A pre-breakfast wander up the Rock Pool made me appreciate afresh the abundance of palms and cycads, and a desire to create all manner of craft out of the beautifully textured palm leaf casings that littered the forest floor.
Leaving Carnarvon, we made our way up to Emerald and joined the Capricorn Highway, so named for it follows the Tropic of Capricorn. Excited by campfire tips exchanged with a ten year old girl tenaciously seeking a spark among the rain soaked ashes, I planned to be driving when we passed Australia’s largest collection of dinosaur fossils at the Australian Age of Dinosaurs. It wasn’t to be.
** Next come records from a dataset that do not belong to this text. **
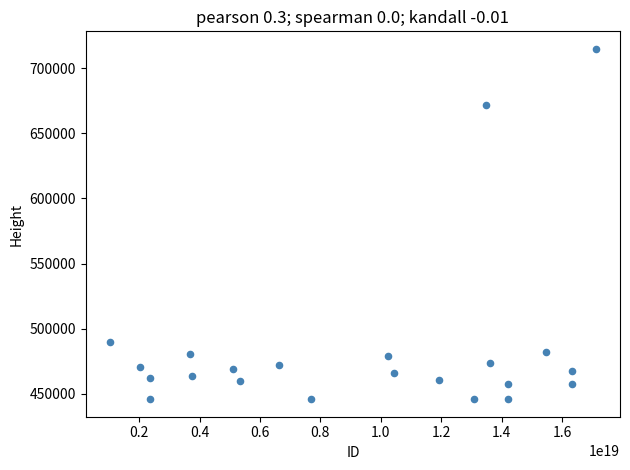

What is the range of Y values (max minus min)?

268737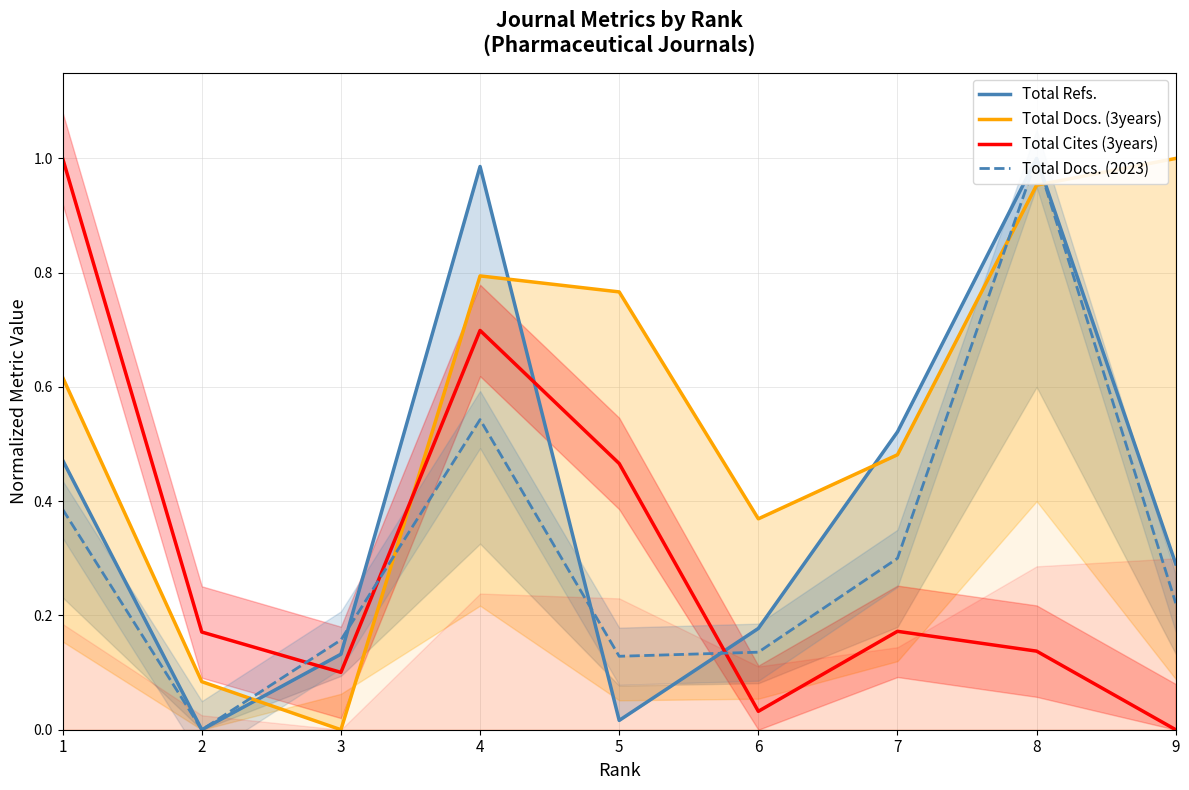

Rank the series by their maximum value, from lowest to highest.

Total Docs. (2023), Total Docs. (3years), Total Cites (3years), Total Refs.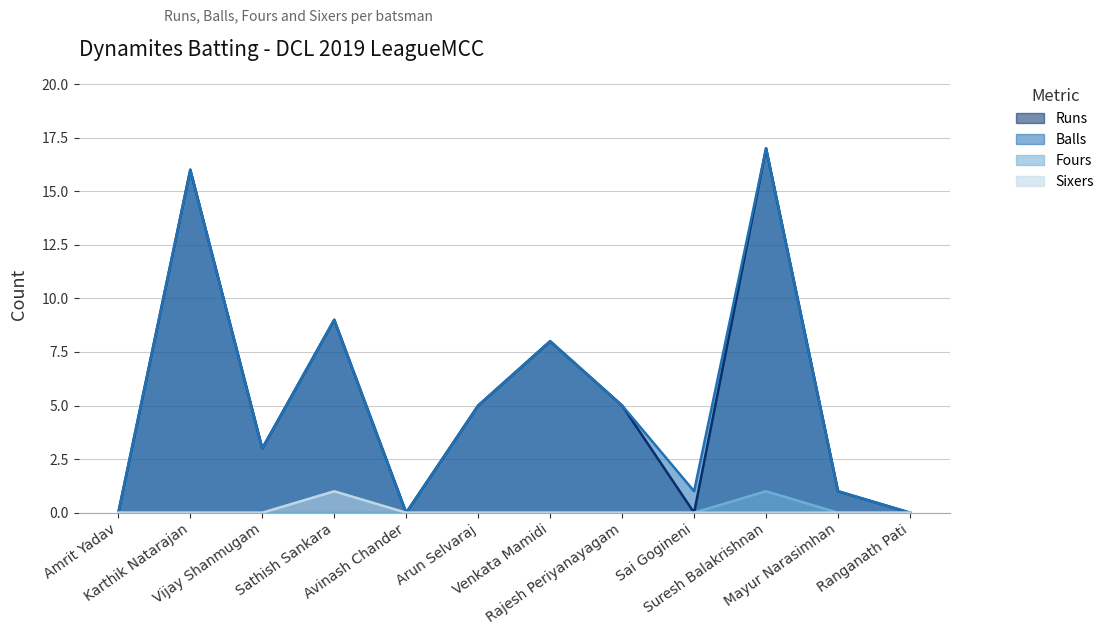

How many lines are shown in the chart?

4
Rustic gem shops and attractions flew by as W fixed his steely gaze on the odometer and wordlessly expressed a mandate that given my ambitious list of target destinations filling my master excel spreadsheet, there would be no spontaneous stopovers for anything bling-related.
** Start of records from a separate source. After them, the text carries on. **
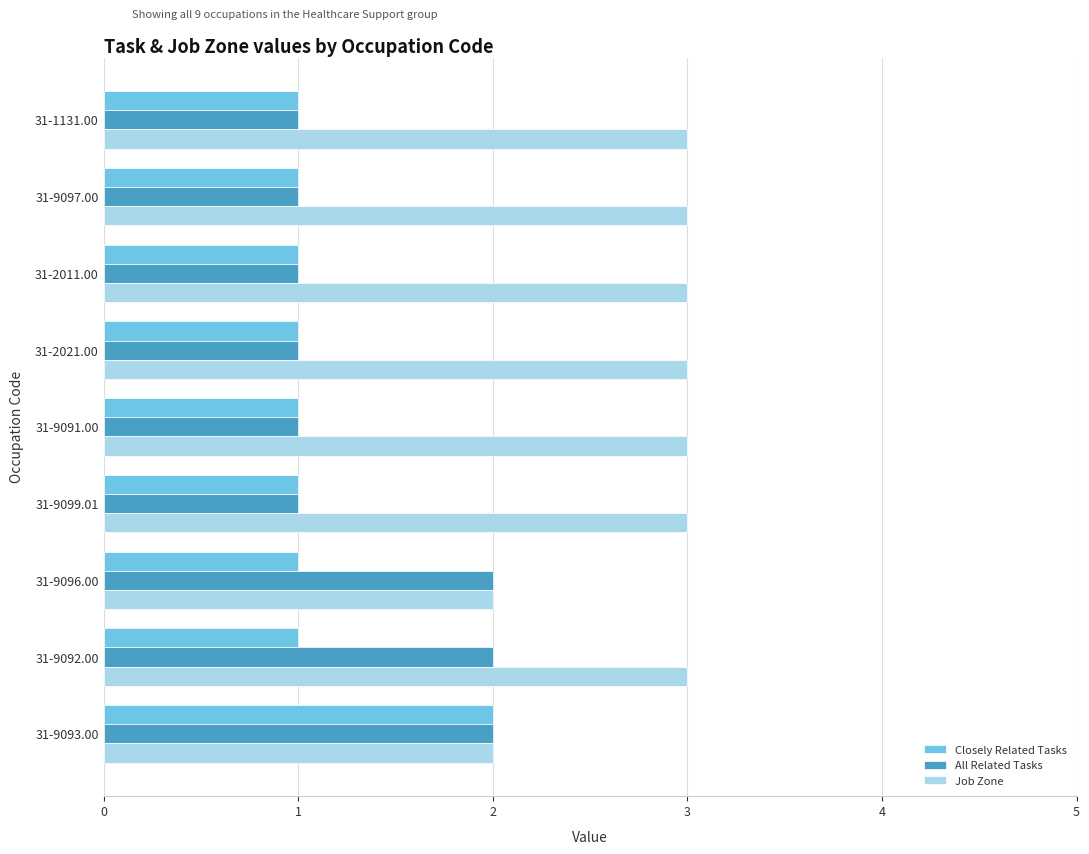

What is the maximum value shown in the chart?

3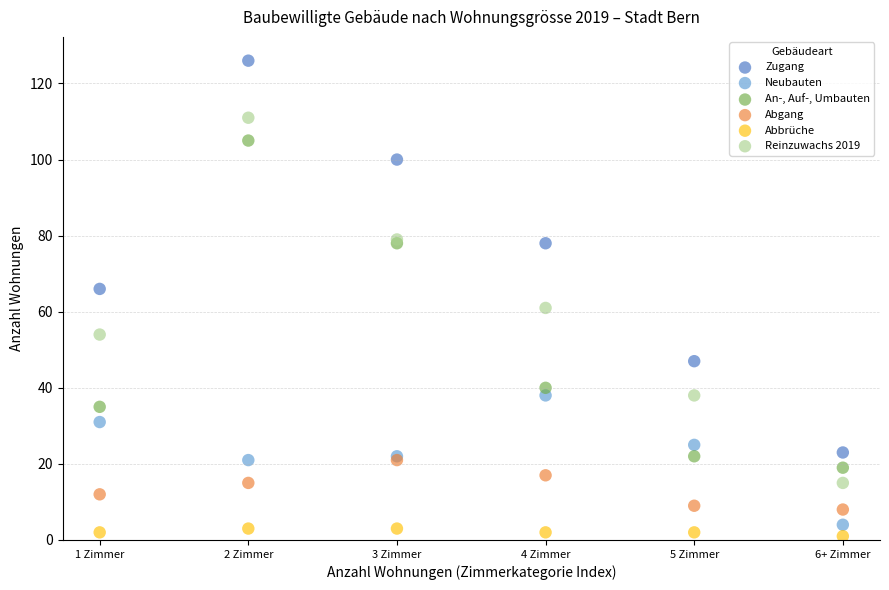

What are all the series names shown in the legend?

Zugang, Neubauten, An-, Auf-, Umbauten, Abgang, Abbrüche, Reinzuwachs 2019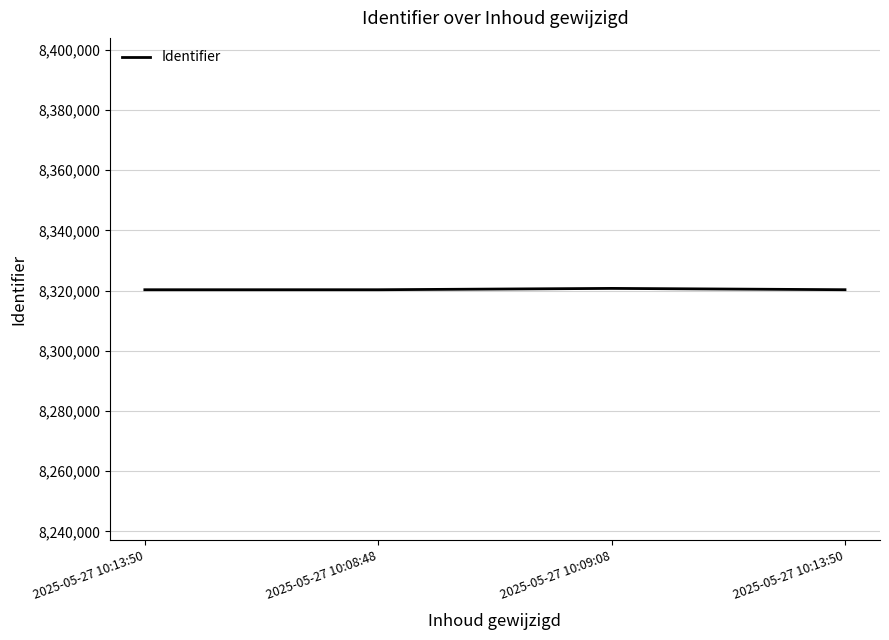

How many series are shown in this chart?

1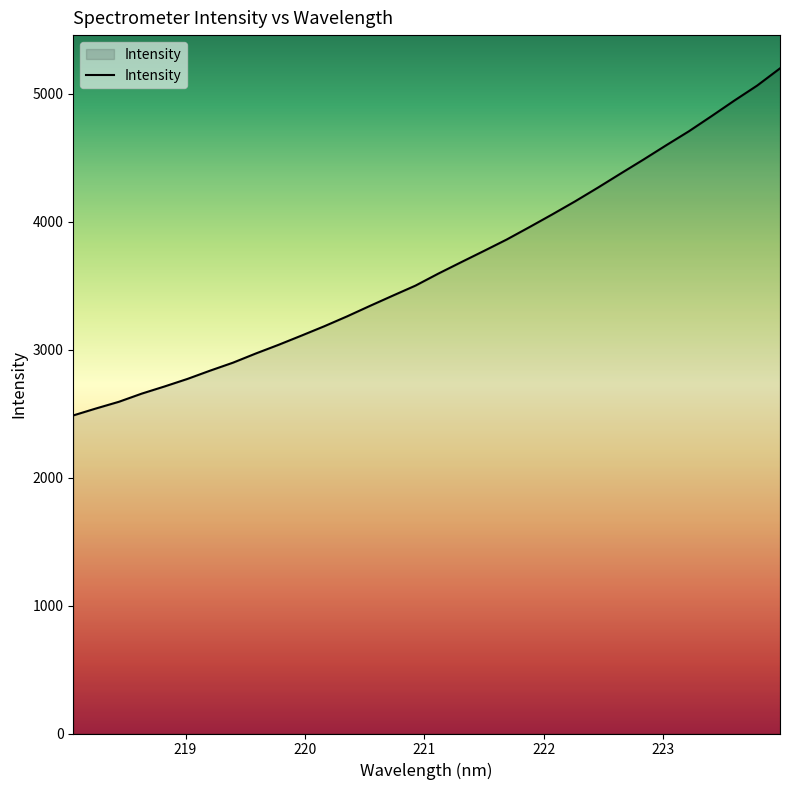

Does the chart display data point markers on the line(s)?

No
I had read about a riverside ‘free-camp’ in the town of Jericho, and the Grey Nomads forum was all over it. Finding a spot right on river, late afternoon, I was delirious in sunshine. The adjacent Nomad collective invited us to their campfire, and light banter about fishing and fire-making ability ensued. After a spell, a man travelling on his own with an immaculate car and ‘van, systems, levers, and pulleys for everything, and an aged dog invited himself to join our lively throng. Within twenty minutes he managed to insert references to ‘the Vietcong, Abbos, Swamp Arabs, refugees, how the Krauts have ruined free camping for everyone, French backpackers called Mr Zippy, and a great free camp up the line we should stop at’. Being guilty of over-zealous tent zipping action myself I fell silent, pondering the Pauline Hanson factor and how it seemed endemic to campgrounds Australia-wide. He didn’t say, but I think the man was a widower, possibly widowed within the last year, and I felt compassion for him. I surmised his trip has started with his wife, and he was now very lonely, with fearful and angry views that may find favour with some, but would alienate many. As the thrum of generators lulled us to sleep, I concluded sadly that he would never change.